Arches Park distinguishes itself featuring over 2000 documented natural stone arches. In addition to the arches, there are many other natural sandstone sculptures created by millions of years of wind and water erosion. Though the Colorado Plateau is a desert, this area gets more precipitation than other deserts areas, averaging 9 inches per year. The falling rain erodes the sandstone and in the winter, ice forms in cracks, expanding them, and eventually weakening and breaking off a section of the relatively soft rock.
A large rock balances on a sandstone pedestal
A single road meanders through the park with “detours” to take visitors to view specific arches or other landmarks. Once in the parking area, you can expect to do some walking to reach the featured elements in that area. Some of those walks could more correctly be called hikes, and the feature could be a mile or more from where the car is parked. Signs at the trailheads are well marked and you can choose to make the hike or not, secure in the knowledge of the length of the hike. The Arches website has a list of hiking trails. Many of the popular attractions are at the end of easy hikes. One of the longer hikes is to Delicate Arch, but there are shorter hikes to viewpoints that are some distance from the arch. One of those hikes is handicap accessible, only 100 yards (91 meters); and the other, a climbing half-mile (0.8 km), led us to the viewpoint from where I took the photo below.
From a distance, Delicate Arch looks to be quite small. If you look closely to the right of the base, you’ll see a person wearing red and blue clothing.
Late fall is a good time to visit the park. In the summer, high temperatures and summer vacationers make the park more difficult to negotiate. As it turned out, there were very few people visiting each site we viewed when we got there. There was a tour bus at the South Window when we arrived and the busload of people was just finishing their stay. As we walked the short distance to the arch itself, the people on the bus tour were just leaving. As we visited each site, the tour bus was either just leaving as we arrived or just arriving as we were getting ready to leave. For once, our timing was impeccable.

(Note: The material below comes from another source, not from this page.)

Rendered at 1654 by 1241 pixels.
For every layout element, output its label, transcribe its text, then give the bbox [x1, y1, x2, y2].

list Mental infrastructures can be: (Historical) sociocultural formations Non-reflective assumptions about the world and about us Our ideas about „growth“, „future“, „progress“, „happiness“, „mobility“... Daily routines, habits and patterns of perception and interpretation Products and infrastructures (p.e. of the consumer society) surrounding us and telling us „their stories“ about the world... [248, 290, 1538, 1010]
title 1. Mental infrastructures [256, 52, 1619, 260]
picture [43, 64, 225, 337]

Hidden inside a sandstone canyon, Sand Dune Arch is and easy 0.4 miles (0.6 km) round trip from the parking area
The parking area near Sand Dune Arch is a trailhead for several separate paths to different features. We chose the shorter trail to Sand Dune Arch and were rewarded with a cool, shady view of the arch. Expect to get sand in your shoes if you aren’t wearing high top hiking boots. The walk through the area near the arch reminded me of a walk on a sandy beach.

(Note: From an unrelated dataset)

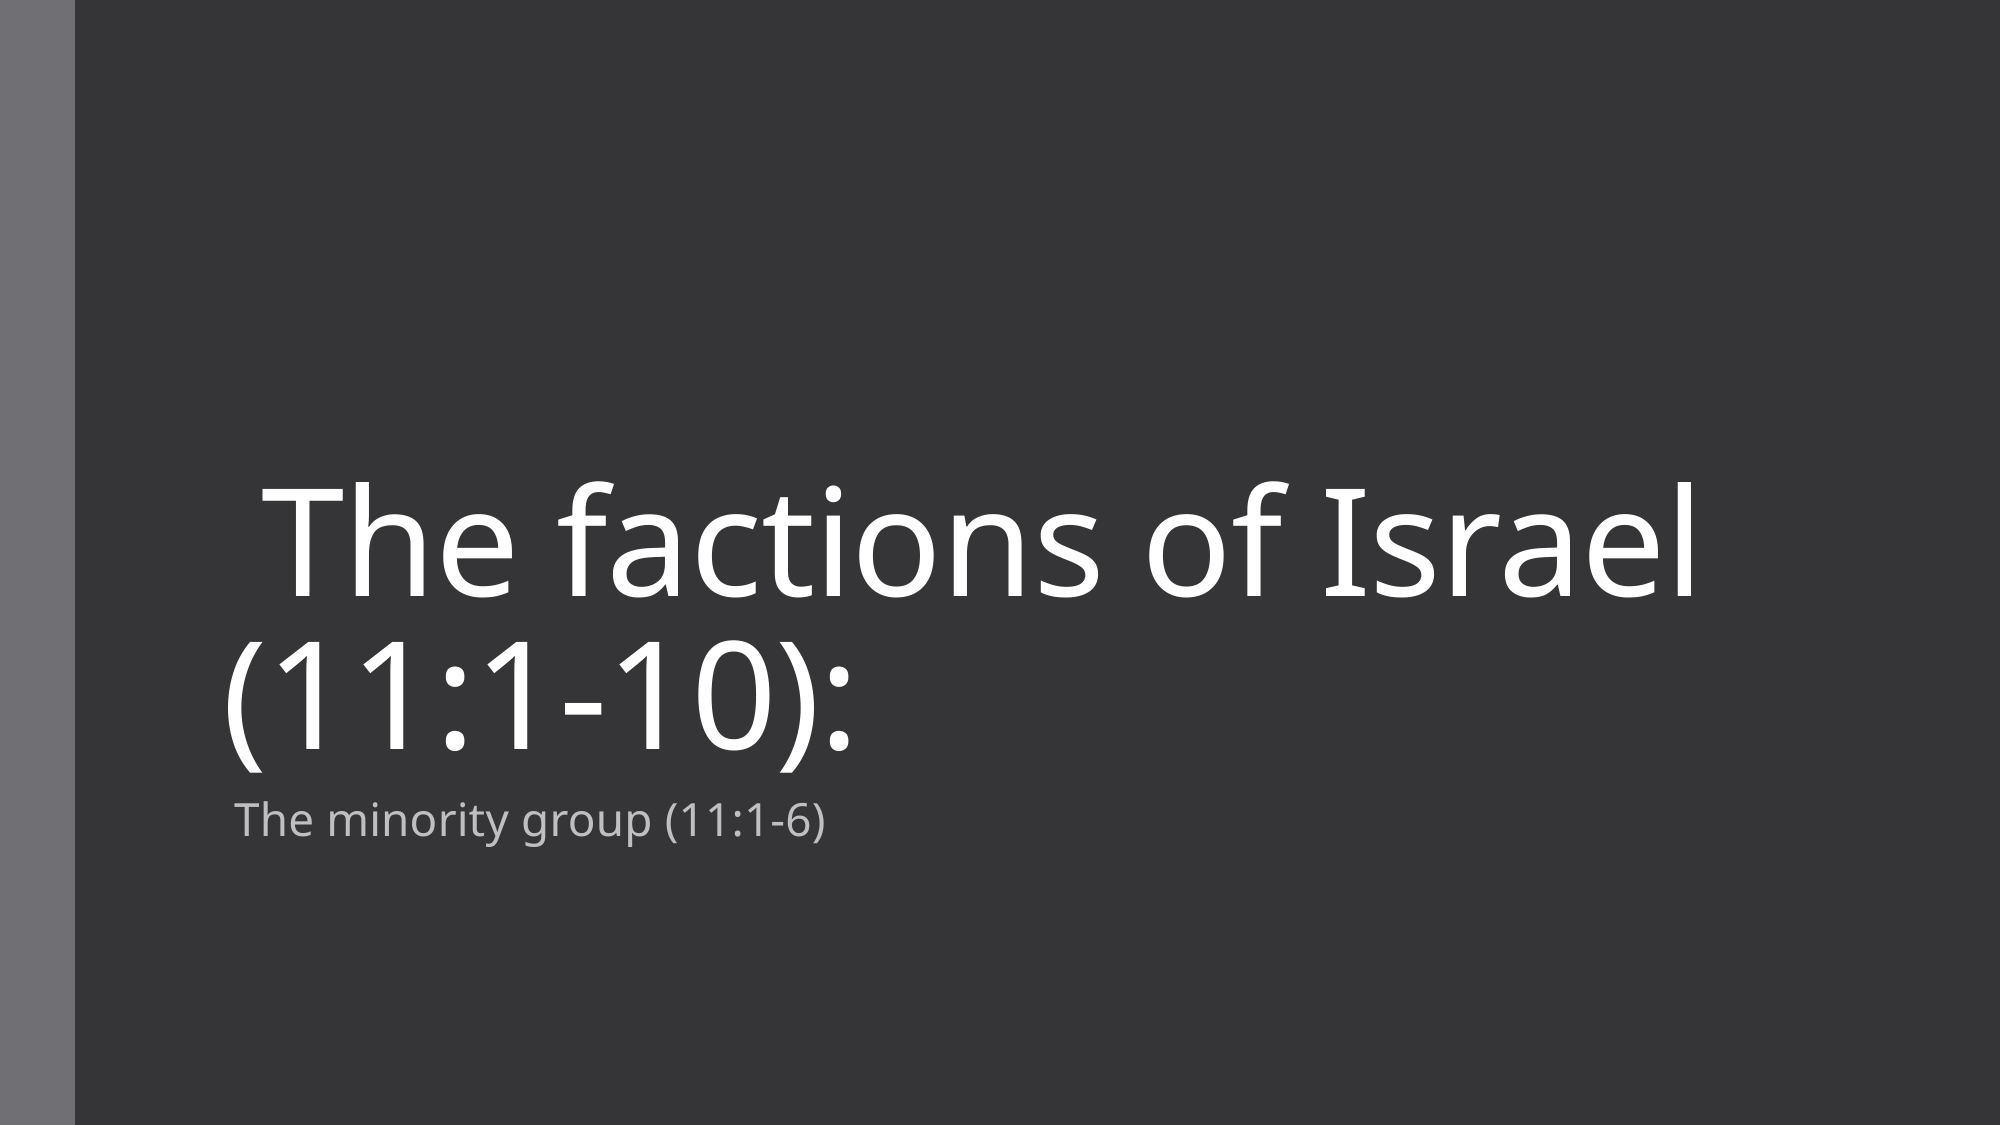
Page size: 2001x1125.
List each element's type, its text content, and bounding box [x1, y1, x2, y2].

title The factions of Israel (11:1-10): [206, 124, 1752, 787]
subtitle The minority group (11:1-6) [206, 787, 1752, 1066]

Skyline Arch can be viewed from many places in the park
Skyline Arch is an easy hike from the parking area, though the going gets tough if you wish to stand underneath the arch. This arch opening was much smaller until 1940 when a large part of the arch support broke away. The size of the opening became twice as large. Though the arches appear to be permanent, wind and water erosion is a constant threat. There are many examples of former arches in the park. Eventually, each arch will fail as erosion takes its toll.
Landscape Arch is one of the first of several arches found along the trails in Devil’s Garden
At the end of the scenic drive through the park is the Devil’s Garden Trailhead. The trail is the longest in the park and winds past many iconic arches. The 7.2 mile (11.5 km) round trip will take three to five hours, and the narrow ledges and slick rock surfaces lead to a recommendation that the trail be avoided in wet or snowy weather. If you choose to walk this trail, bring plenty of water. You will be rewarded with some beautiful natural architecture. One of the largest arches in the park is Landscape Arch which spans 305 feet across the base.

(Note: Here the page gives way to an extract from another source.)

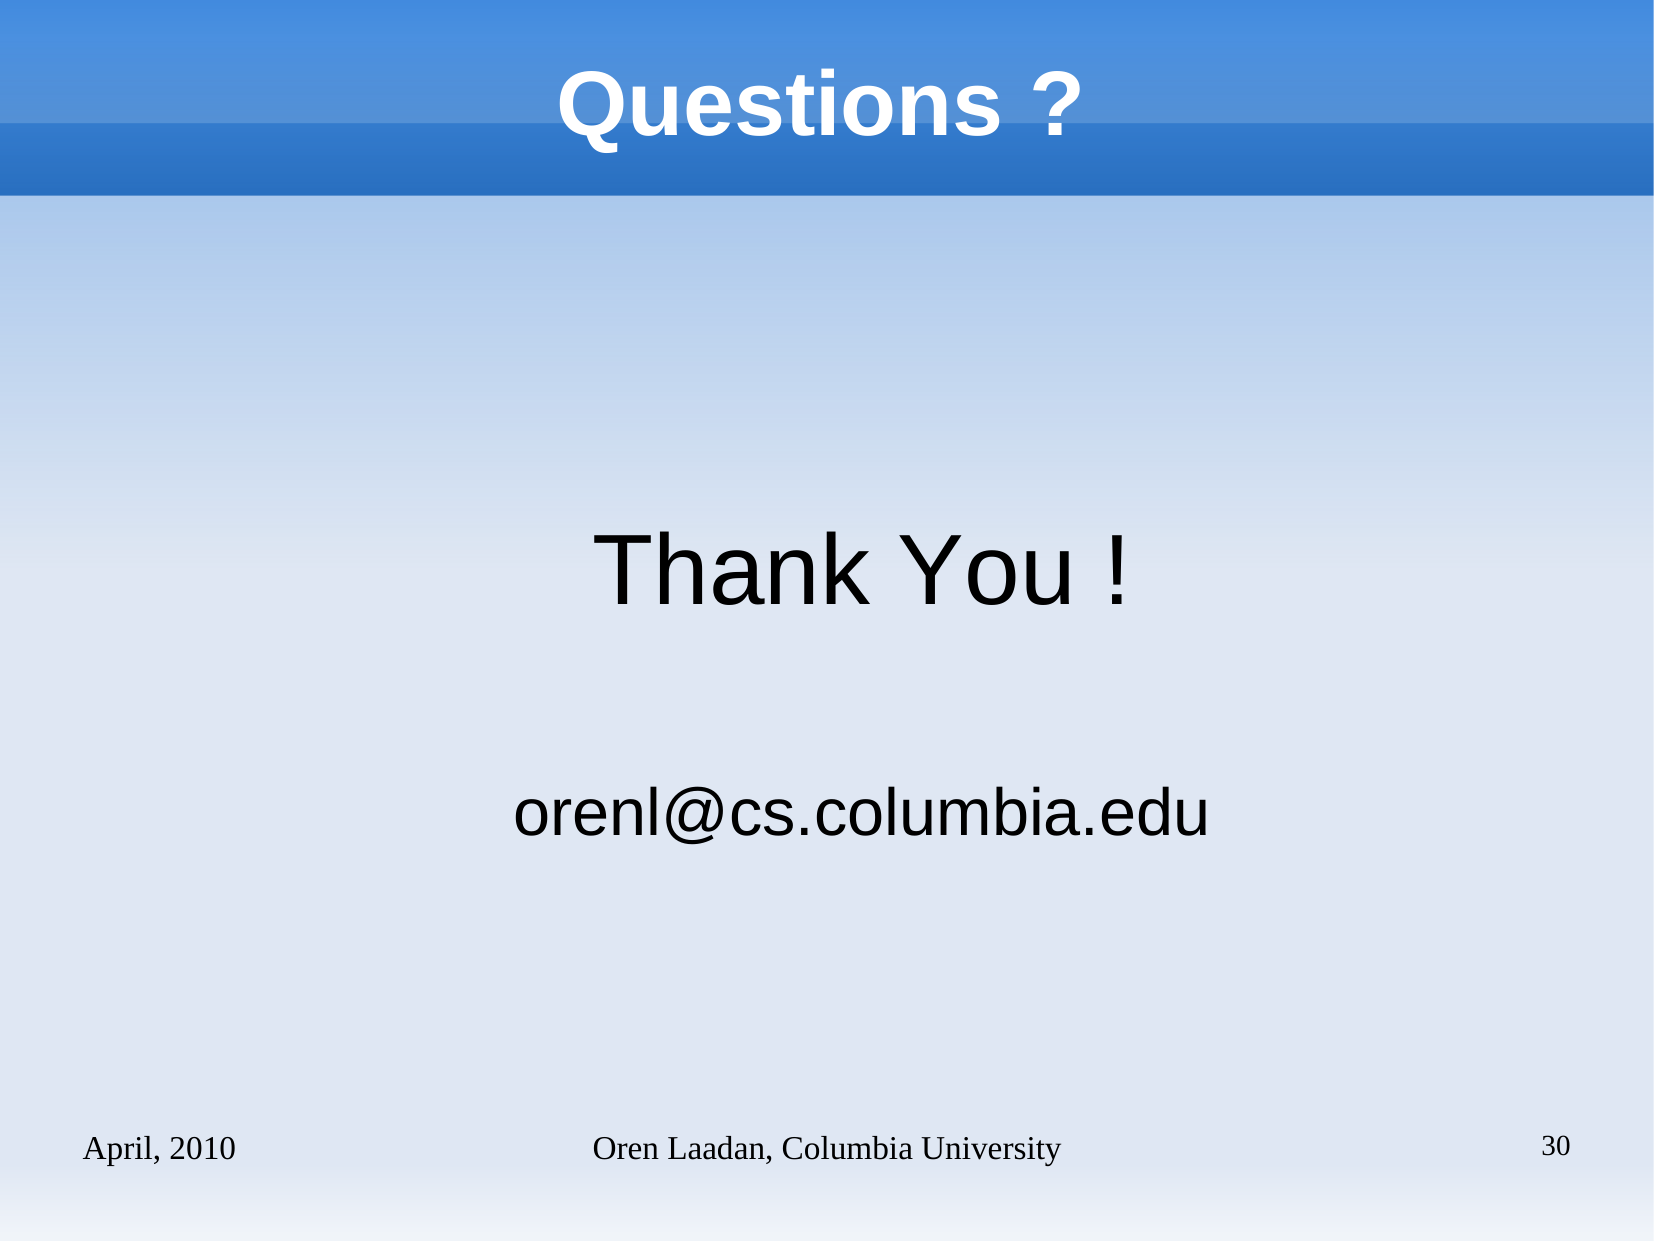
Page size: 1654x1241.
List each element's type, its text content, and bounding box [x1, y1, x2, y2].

picture [0, 0, 1654, 1241]
list Thank You ! orenl@cs.columbia.edu [82, 290, 1571, 1094]
title Questions ? [76, 7, 1565, 200]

The high desert contains a wide variety of desert-adapted vegetation
The National Park Service Arches webpage contains a wealth of information about visiting the park. Start your trip there and plan accordingly. The desert can be an unforgiving place. Bring plenty of water. A good pair of walking shoes is a prerequisite. Hiking boots are recommended for the more advanced trails. This park is not best viewed from inside your car window. You must get out and walk to see much of the hidden beauty that has endured over the centuries.